There is no perfect horse.  But no matter what the discipline, a whole lot can be achieved in the reliability area by consistent training.  One thing that most of our students don’t realize is that the horses used for trick riding or ponying at schools or Rodeo Bible Camps must be worked for months in preparation for the few days that they get to see them. 

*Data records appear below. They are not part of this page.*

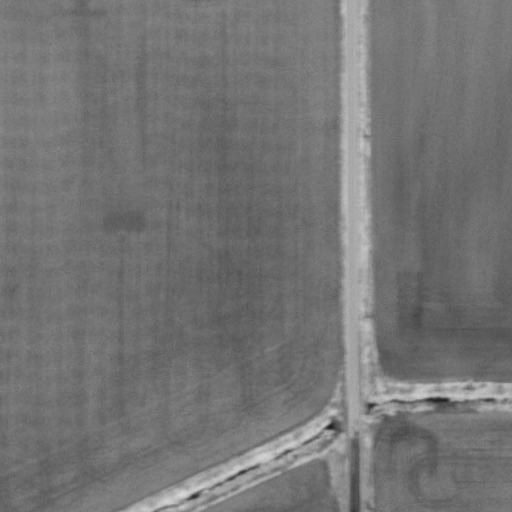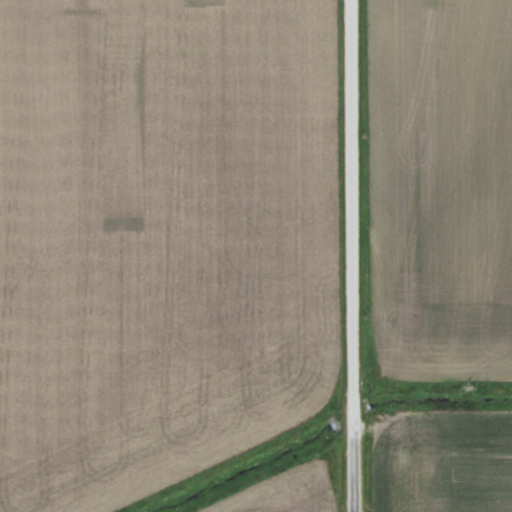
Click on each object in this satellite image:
road: (357, 256)
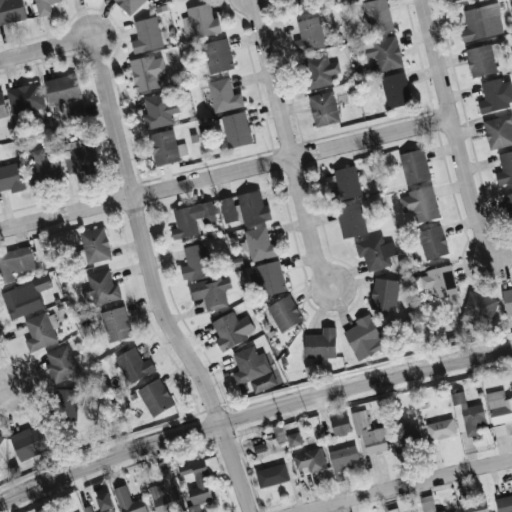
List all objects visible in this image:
building: (342, 0)
building: (342, 0)
building: (129, 5)
building: (130, 5)
building: (44, 6)
building: (45, 6)
building: (11, 11)
building: (12, 11)
building: (377, 15)
building: (378, 15)
building: (200, 21)
building: (201, 21)
building: (482, 22)
building: (482, 22)
building: (309, 34)
building: (147, 35)
building: (147, 35)
building: (310, 35)
road: (47, 47)
building: (384, 51)
building: (384, 52)
building: (218, 55)
building: (218, 56)
building: (483, 58)
building: (483, 59)
building: (319, 70)
building: (319, 70)
building: (147, 72)
building: (148, 72)
building: (63, 89)
building: (63, 89)
building: (396, 90)
building: (396, 90)
building: (224, 95)
building: (224, 95)
building: (496, 95)
building: (496, 95)
building: (26, 98)
building: (26, 98)
building: (2, 105)
building: (3, 106)
building: (324, 108)
building: (324, 108)
building: (160, 109)
building: (161, 110)
road: (454, 128)
building: (235, 129)
building: (236, 130)
building: (499, 131)
building: (499, 131)
road: (288, 144)
building: (164, 147)
building: (164, 147)
building: (79, 156)
building: (79, 156)
building: (43, 165)
building: (43, 166)
building: (415, 166)
building: (415, 166)
road: (225, 172)
building: (11, 177)
building: (11, 177)
building: (346, 183)
building: (346, 183)
building: (509, 201)
building: (509, 202)
building: (420, 204)
building: (421, 204)
building: (253, 207)
building: (253, 208)
building: (228, 209)
building: (228, 210)
building: (192, 218)
building: (192, 218)
building: (351, 220)
building: (351, 220)
building: (433, 242)
building: (260, 244)
building: (96, 245)
road: (500, 251)
building: (376, 252)
building: (196, 261)
building: (15, 263)
building: (271, 278)
road: (155, 280)
building: (440, 281)
building: (102, 288)
building: (211, 291)
building: (385, 294)
building: (25, 297)
building: (508, 300)
building: (480, 306)
building: (285, 313)
building: (116, 324)
building: (232, 330)
building: (41, 331)
building: (365, 337)
building: (322, 344)
building: (61, 364)
building: (134, 365)
building: (254, 369)
road: (6, 373)
building: (156, 397)
building: (67, 404)
building: (500, 413)
building: (467, 414)
road: (251, 416)
building: (341, 425)
building: (441, 429)
building: (370, 434)
building: (407, 436)
building: (1, 439)
building: (294, 439)
building: (29, 442)
building: (343, 459)
building: (310, 460)
building: (272, 475)
building: (200, 479)
road: (414, 486)
building: (167, 494)
building: (105, 501)
building: (129, 501)
building: (504, 503)
building: (430, 504)
building: (474, 506)
building: (394, 510)
building: (111, 511)
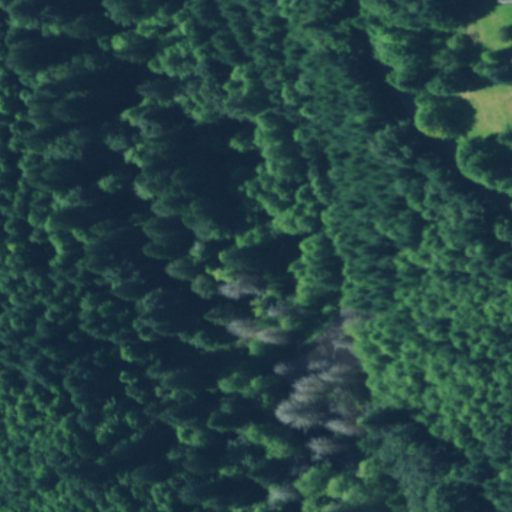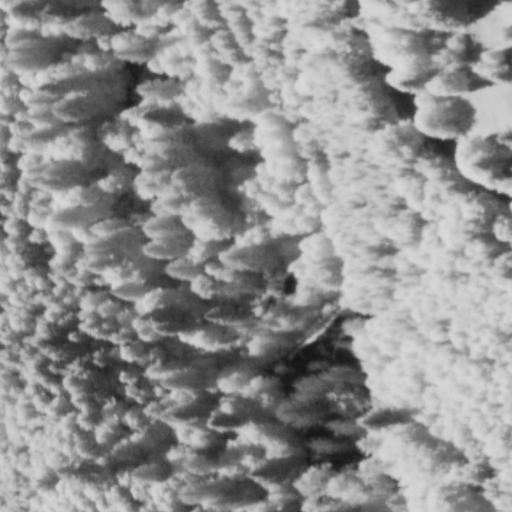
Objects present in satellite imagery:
building: (507, 0)
road: (423, 110)
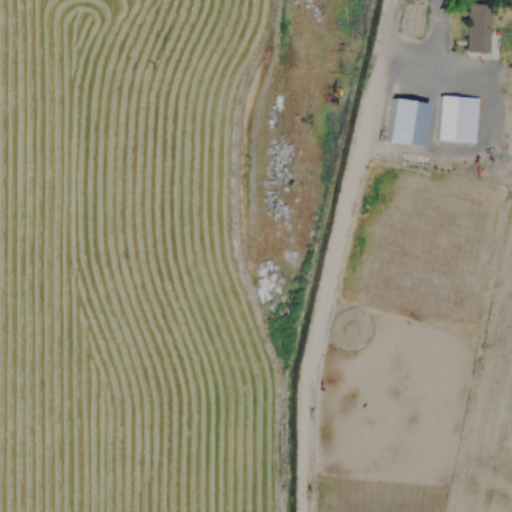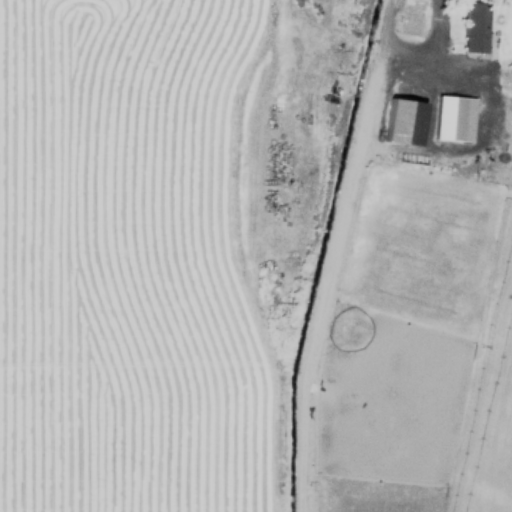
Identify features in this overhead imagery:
building: (474, 26)
building: (474, 28)
building: (451, 117)
building: (397, 122)
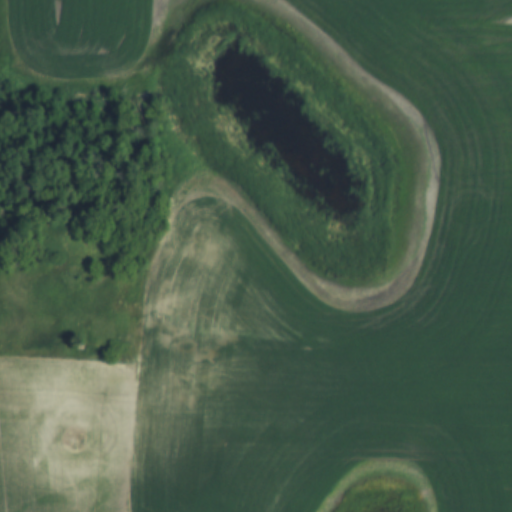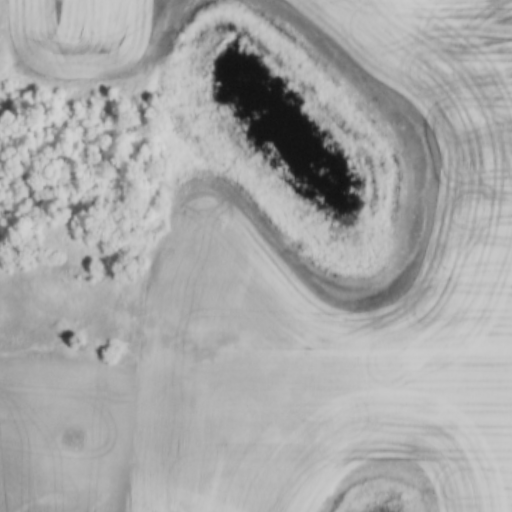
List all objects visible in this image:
road: (0, 177)
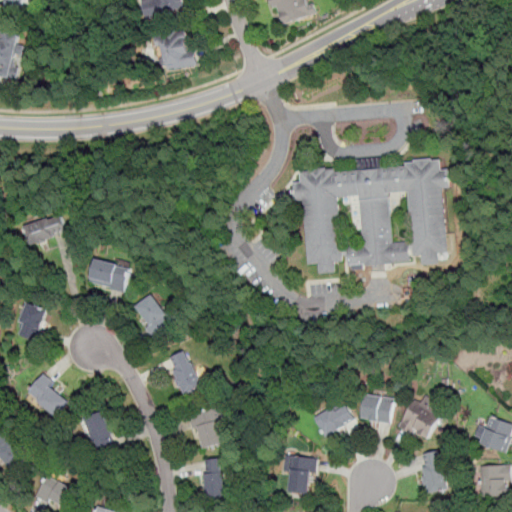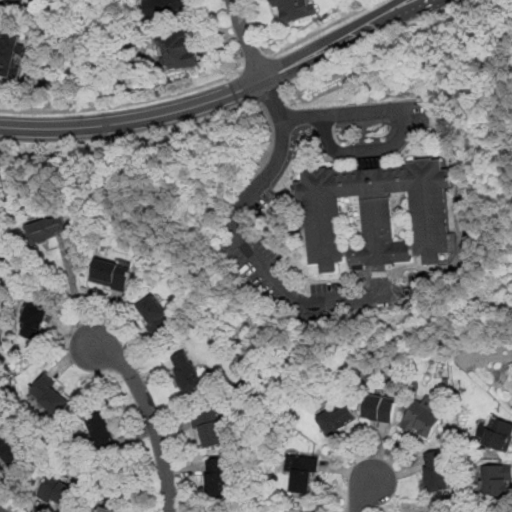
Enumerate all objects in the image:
building: (16, 2)
building: (13, 3)
building: (165, 6)
building: (165, 6)
building: (295, 9)
building: (293, 10)
road: (324, 29)
road: (246, 40)
road: (337, 41)
building: (179, 50)
building: (8, 52)
building: (178, 52)
building: (11, 54)
road: (256, 63)
road: (123, 104)
road: (345, 114)
road: (134, 121)
road: (284, 130)
road: (365, 149)
building: (376, 211)
building: (47, 229)
building: (48, 229)
building: (111, 274)
building: (112, 275)
road: (279, 284)
road: (75, 296)
building: (157, 315)
building: (158, 315)
building: (34, 320)
building: (32, 321)
building: (188, 371)
building: (187, 372)
building: (50, 394)
building: (51, 396)
building: (380, 408)
building: (380, 409)
road: (150, 415)
building: (425, 417)
building: (337, 418)
building: (338, 418)
building: (424, 419)
building: (208, 427)
building: (100, 428)
building: (103, 431)
building: (212, 434)
building: (498, 434)
building: (498, 435)
building: (11, 450)
building: (11, 450)
building: (436, 470)
building: (301, 471)
building: (436, 471)
building: (303, 474)
building: (216, 477)
building: (217, 477)
building: (497, 480)
building: (497, 481)
building: (60, 491)
road: (362, 494)
building: (60, 496)
building: (104, 510)
building: (105, 510)
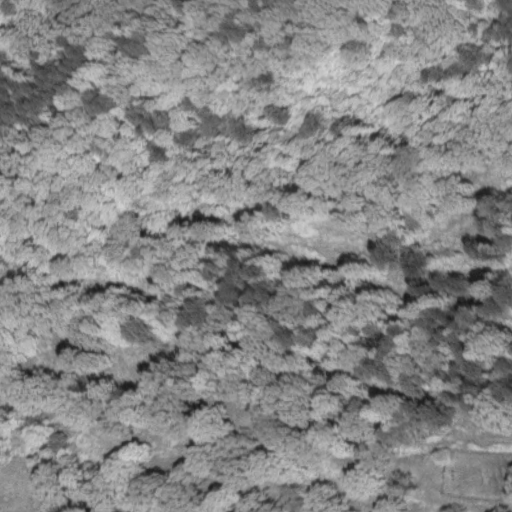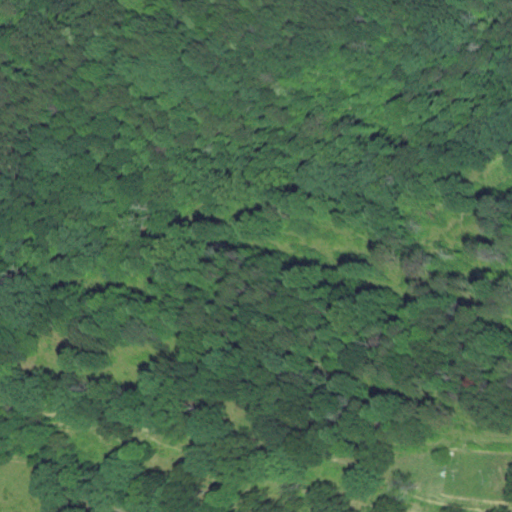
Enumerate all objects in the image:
park: (480, 475)
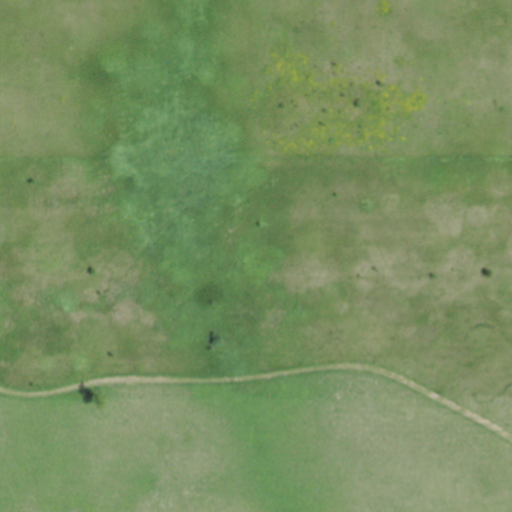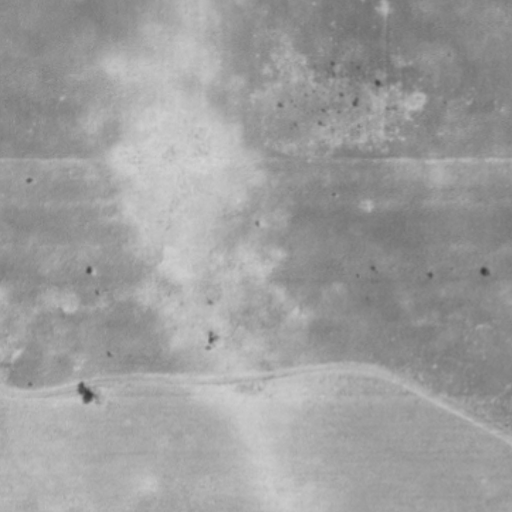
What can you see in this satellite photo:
park: (255, 256)
road: (264, 371)
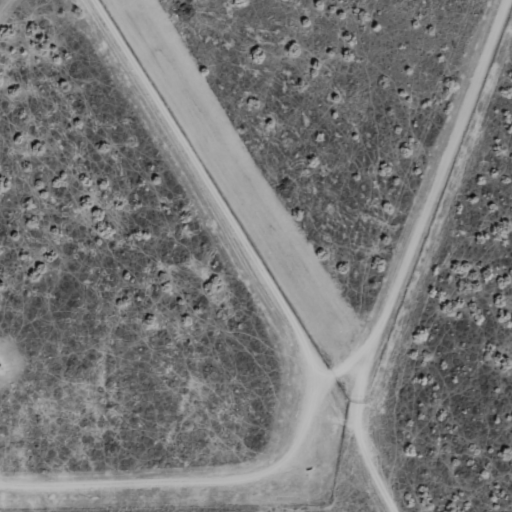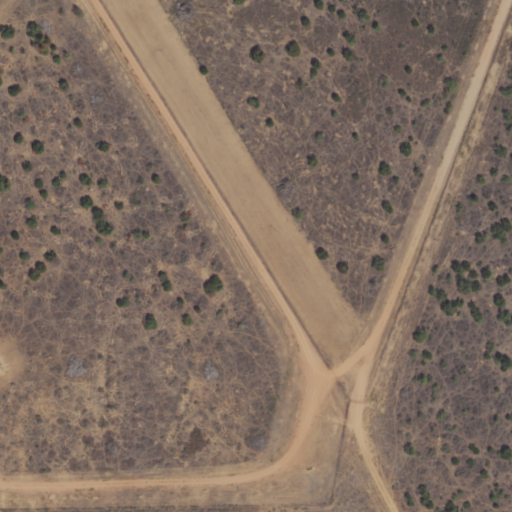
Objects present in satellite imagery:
road: (346, 106)
road: (304, 237)
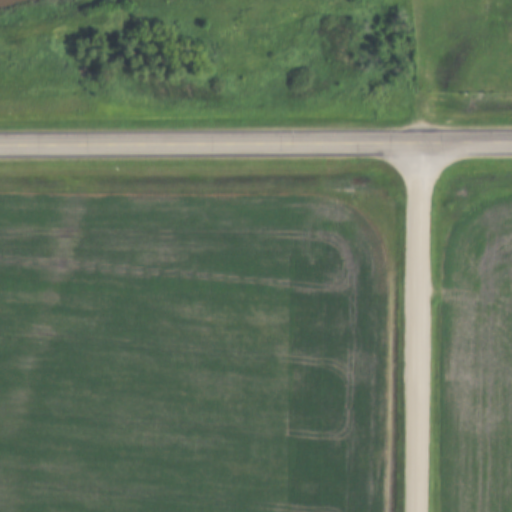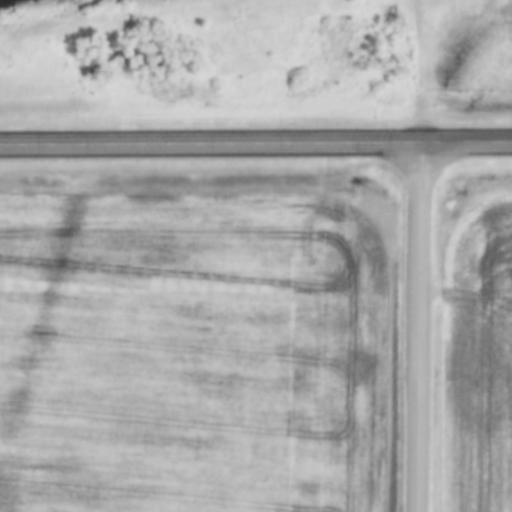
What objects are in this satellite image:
road: (463, 139)
road: (207, 141)
road: (413, 326)
crop: (189, 352)
crop: (476, 362)
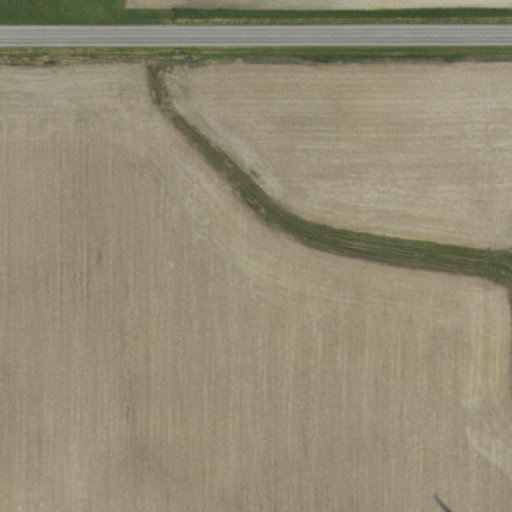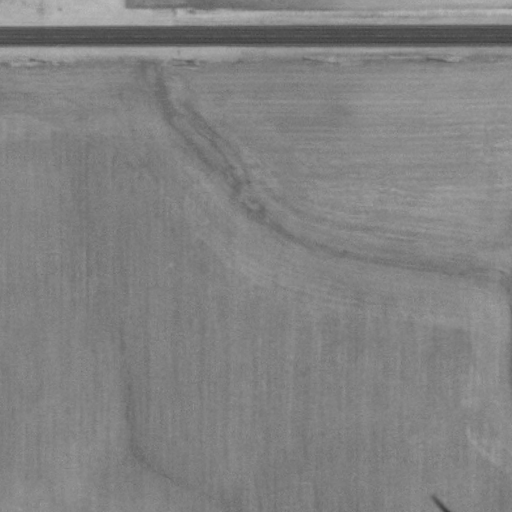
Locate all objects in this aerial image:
road: (256, 36)
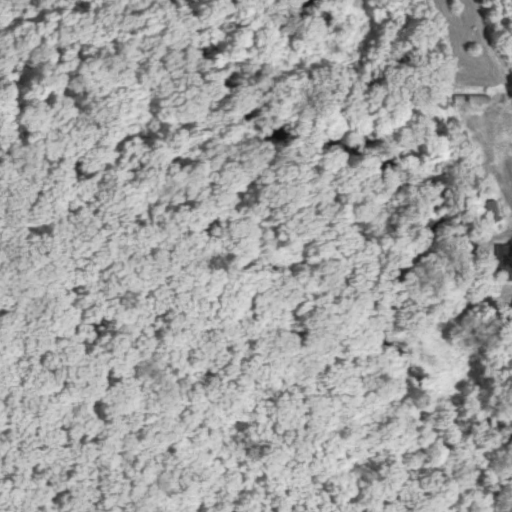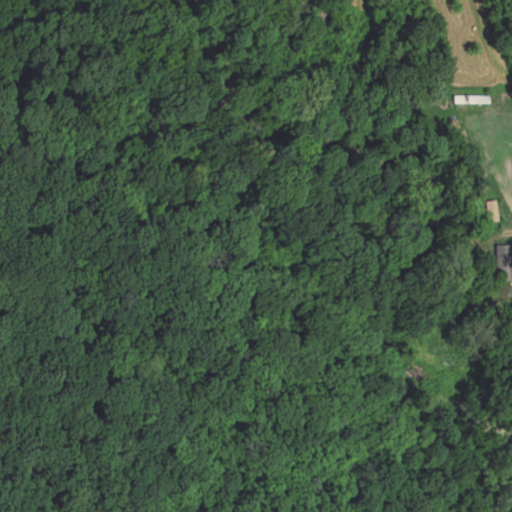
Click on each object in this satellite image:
building: (467, 98)
building: (501, 261)
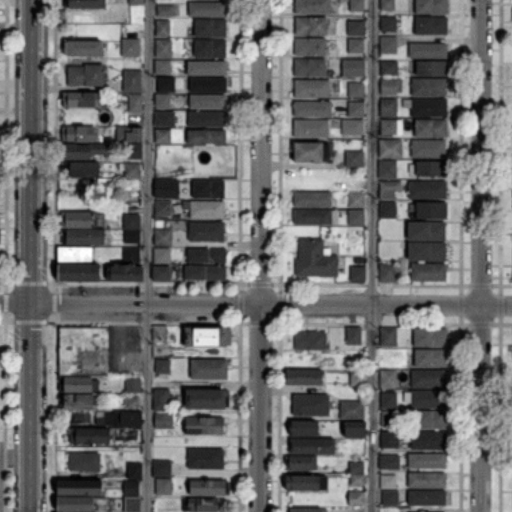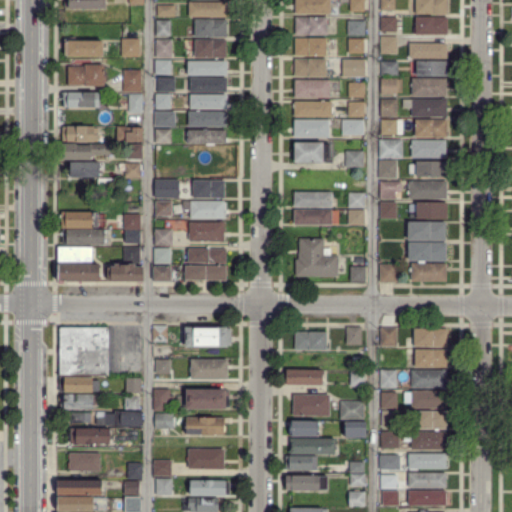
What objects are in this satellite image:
building: (135, 1)
building: (136, 1)
building: (336, 1)
building: (83, 3)
building: (84, 3)
building: (386, 4)
building: (356, 5)
building: (358, 5)
building: (389, 5)
building: (311, 6)
building: (311, 6)
building: (430, 6)
building: (431, 7)
building: (207, 8)
building: (165, 9)
building: (207, 9)
building: (166, 10)
building: (511, 13)
building: (387, 22)
building: (310, 24)
building: (388, 24)
building: (430, 24)
building: (430, 25)
building: (162, 26)
building: (209, 26)
building: (310, 26)
building: (355, 26)
building: (162, 28)
building: (210, 29)
building: (355, 29)
building: (354, 44)
building: (387, 44)
building: (309, 45)
building: (388, 45)
building: (129, 46)
building: (356, 46)
building: (82, 47)
building: (163, 47)
building: (209, 47)
building: (310, 47)
building: (130, 48)
building: (83, 49)
building: (165, 49)
building: (210, 49)
building: (426, 49)
building: (427, 50)
building: (162, 65)
building: (206, 66)
building: (309, 66)
building: (352, 66)
building: (388, 66)
building: (309, 67)
building: (356, 67)
building: (430, 67)
building: (162, 68)
building: (207, 68)
building: (389, 68)
building: (431, 68)
building: (85, 74)
building: (85, 75)
building: (131, 79)
building: (131, 81)
building: (164, 83)
building: (207, 83)
building: (165, 84)
building: (208, 85)
building: (390, 85)
building: (390, 86)
building: (428, 86)
building: (310, 87)
building: (428, 87)
building: (311, 88)
building: (355, 88)
building: (355, 90)
building: (80, 98)
building: (162, 99)
building: (79, 100)
building: (207, 100)
building: (162, 101)
building: (134, 102)
building: (208, 102)
building: (135, 104)
building: (387, 106)
building: (428, 106)
building: (311, 107)
building: (355, 107)
building: (388, 108)
building: (426, 108)
building: (312, 109)
building: (355, 109)
building: (206, 117)
building: (162, 118)
building: (164, 118)
building: (207, 118)
building: (387, 125)
building: (310, 126)
building: (352, 126)
building: (352, 127)
building: (391, 127)
building: (430, 127)
building: (311, 128)
building: (429, 128)
building: (79, 132)
building: (131, 133)
building: (79, 134)
building: (129, 134)
building: (162, 135)
building: (205, 135)
building: (163, 136)
building: (206, 136)
building: (389, 147)
building: (427, 147)
building: (390, 148)
building: (428, 148)
building: (134, 150)
building: (83, 151)
building: (134, 151)
building: (307, 151)
building: (311, 152)
road: (481, 152)
building: (353, 157)
building: (354, 159)
building: (387, 167)
building: (430, 167)
building: (84, 168)
building: (131, 168)
building: (84, 169)
building: (386, 169)
building: (428, 169)
building: (132, 171)
building: (165, 187)
building: (207, 187)
building: (208, 188)
building: (426, 188)
building: (166, 189)
building: (389, 189)
building: (426, 190)
building: (312, 198)
building: (355, 198)
building: (312, 200)
building: (355, 200)
building: (162, 206)
building: (206, 208)
building: (163, 209)
building: (204, 209)
building: (387, 209)
building: (430, 209)
building: (388, 210)
building: (429, 211)
building: (314, 216)
building: (355, 216)
building: (355, 217)
building: (78, 218)
building: (312, 218)
building: (78, 219)
building: (131, 222)
building: (131, 227)
building: (205, 230)
building: (425, 230)
building: (205, 231)
building: (426, 231)
building: (84, 235)
building: (162, 235)
building: (83, 237)
building: (132, 237)
building: (163, 237)
building: (1, 238)
building: (426, 250)
building: (426, 251)
building: (130, 254)
building: (161, 254)
building: (206, 254)
building: (206, 255)
road: (260, 255)
road: (30, 256)
building: (75, 256)
building: (131, 256)
road: (147, 256)
road: (372, 256)
building: (162, 257)
building: (314, 257)
building: (315, 260)
building: (76, 263)
building: (427, 270)
building: (204, 271)
building: (386, 271)
building: (78, 272)
building: (125, 272)
building: (161, 272)
building: (357, 272)
building: (428, 272)
building: (124, 273)
building: (388, 273)
building: (162, 274)
building: (205, 274)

So, for most of the winter months, the staff (in Colorado and Missouri) have been “legging up” our ponies and getting them ready for the schools.  This is a time of reminding them that they are broke horses (hopefully that doesn’t take too long) and building up their endurance.  In fact, nearly every time that I have called one of the schools’ staff members over the past few weeks, they have been riding or planning to ride one of the twenty some horses that we use.  There are worse jobs on the planet than riding a great horse…but it is a whole lot of work! 

 Books We’re Reading:

In addition to giving you some insight on “How it Works” I also wanted to share a little bit about what the Lord is teaching us.  For the most part, the Lord deals with me as I dig in to His Word in personal devotions and in lesson or sermon preperation.  Frequently, though, I come across a book that the Lord uses mightily as well. 

I’m not sure if it is me getting old or what but I have found myself drawn to a section of my library that I’ll call “books I should have read more carefully in college.”  These are books that I didn’t necessarily appreciate as I breezed through them in college but the Lord has used mightily in my life since then.  The first book in that category is “Balancing the Christian Life” by Charles C. Ryrie (Moody Press, 1994). 

In an age of prevailing superficial books that are intended to encourage Christian living, “Balancing the Christian Life” came to me a breath of fresh air.  Ryrie is one of my favorite theologians and comes at issues from a concise and Biblical perspective and this book is no different.  In fact, he is so direct and gives so many verses to back up his arguments that I had to read this book just a few paragraphs each day.  I’m not a quick reader anyway so it was very enjoyable to take some time each day, alongside my devotions, and read a section of the book and then chew on it. 

Again, this was a book I picked up about twenty years ago and was totally blown away by the truth, doctrine and encouragement contained therein.  And to think, I let it collect dust for all those years!  If you take some time to chew through it as I did, you’ll come away with some practical disciplines to live out as we grow in Christ as well as some encouragement to “continue the fight.”